Debbie Stallard was told she couldn’t do the manual work because her boots were a health and safety hazard.

The 47-year-old, from Paignton in Devon, claimed she was unable to wear flat shoes for medical reasons. ‘Since I was a little girl I have only been able to walk on the balls of my feet. Even my slippers have two and a half inch heels.

‘The long and the short of it is that I can’t wear flat shoes because of a medical condition I have had since I was a child. ‘It’s health and safety gone mad.
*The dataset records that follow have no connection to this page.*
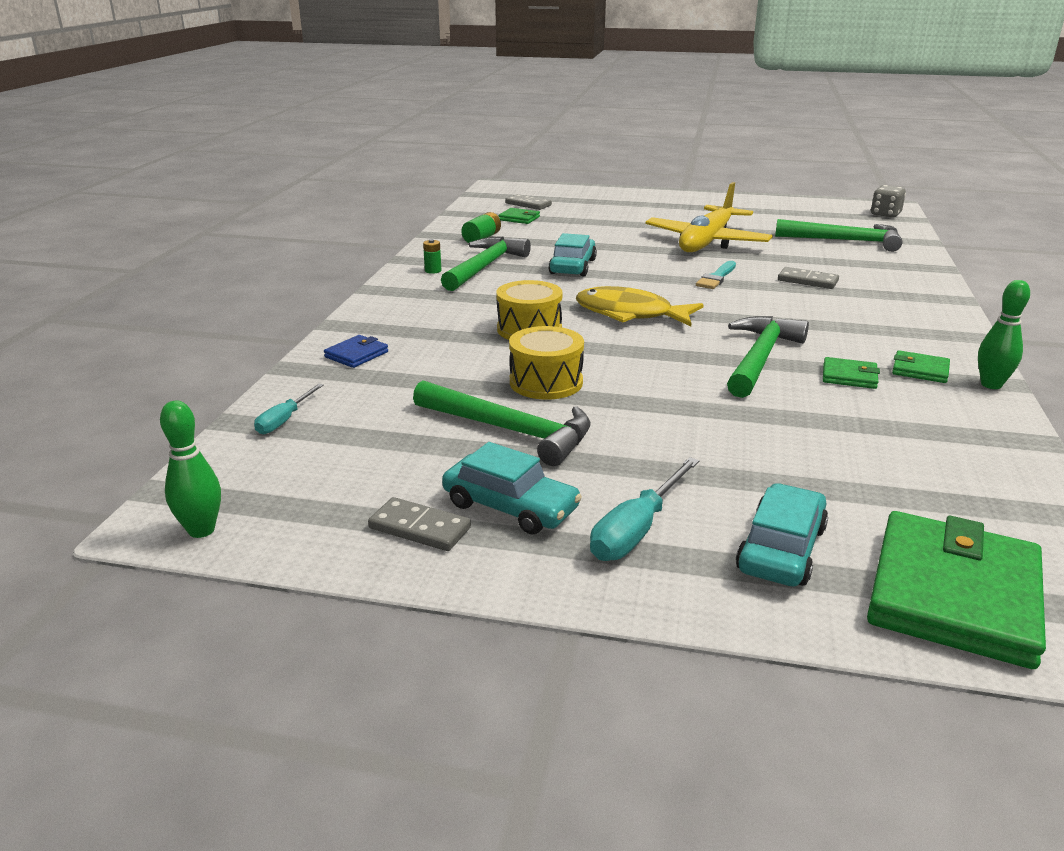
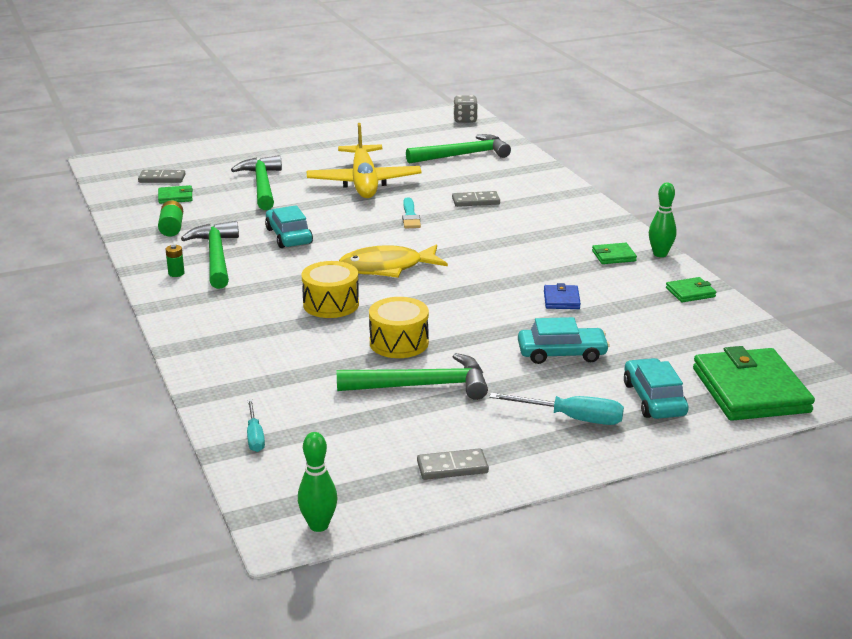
camera: 35 degrees left, 0 degrees up
(356, 354) = (228, 368): blue wallet -> blue wallet (561, 300)
(510, 506) = (487, 433): turquoise car -> turquoise car (561, 353)
(636, 530) = (572, 418): turquoise screwdriver -> turquoise screwdriver turned 75 degrees counterclockwise
(760, 358) = (513, 277): green hammer -> green hammer (262, 185)
(849, 376) = (579, 274): green wallet -> green wallet (690, 292)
I was made to feel stupid’.

The mother-of-two had been sentenced to 80 hours community service after she was convicted of damaging a vehicle and failing to provide a specimen of breath.

Within 10 days she arrived at the probation service’s community payback workshop in Torquay but was told her towering boots would be unsuitable for ‘the vigorous work ahead’.

The probation service took her back to court last Friday asking that the community service order be revoked and replaced with another punishment.

Judges have adjourned the case until more detailed medical reports are made available.

Probation officer Heidi Randle said: ‘She attended on the date required but was sent away because she was wearing heels. ‘We tried to contact the GP [General Practitioner] in this case and received a letter which was non-committal and does not say anything specific about wearing flats.

Starting to smell a bit?

‘It is a non-NHS [National Health Service] matter and, for a fee, he would write a more detailed report’.

Or does the doctor just want some dough?

Ms Stallard’s solicitor John Darby said: ‘My client has always lived on her toes. ‘She has always worn heels and in her last job had to sign a disclaimer so she could wear high heels to work. She can’t walk in flats.’

A spokesman for the Probation Service said: ‘We take the health and safety legislation for offenders very seriously. ‘Ms Stallard was offered protective footwear but refused to comply. We had no option but to return the order to court for magistrates to re-sentence as they see fit.’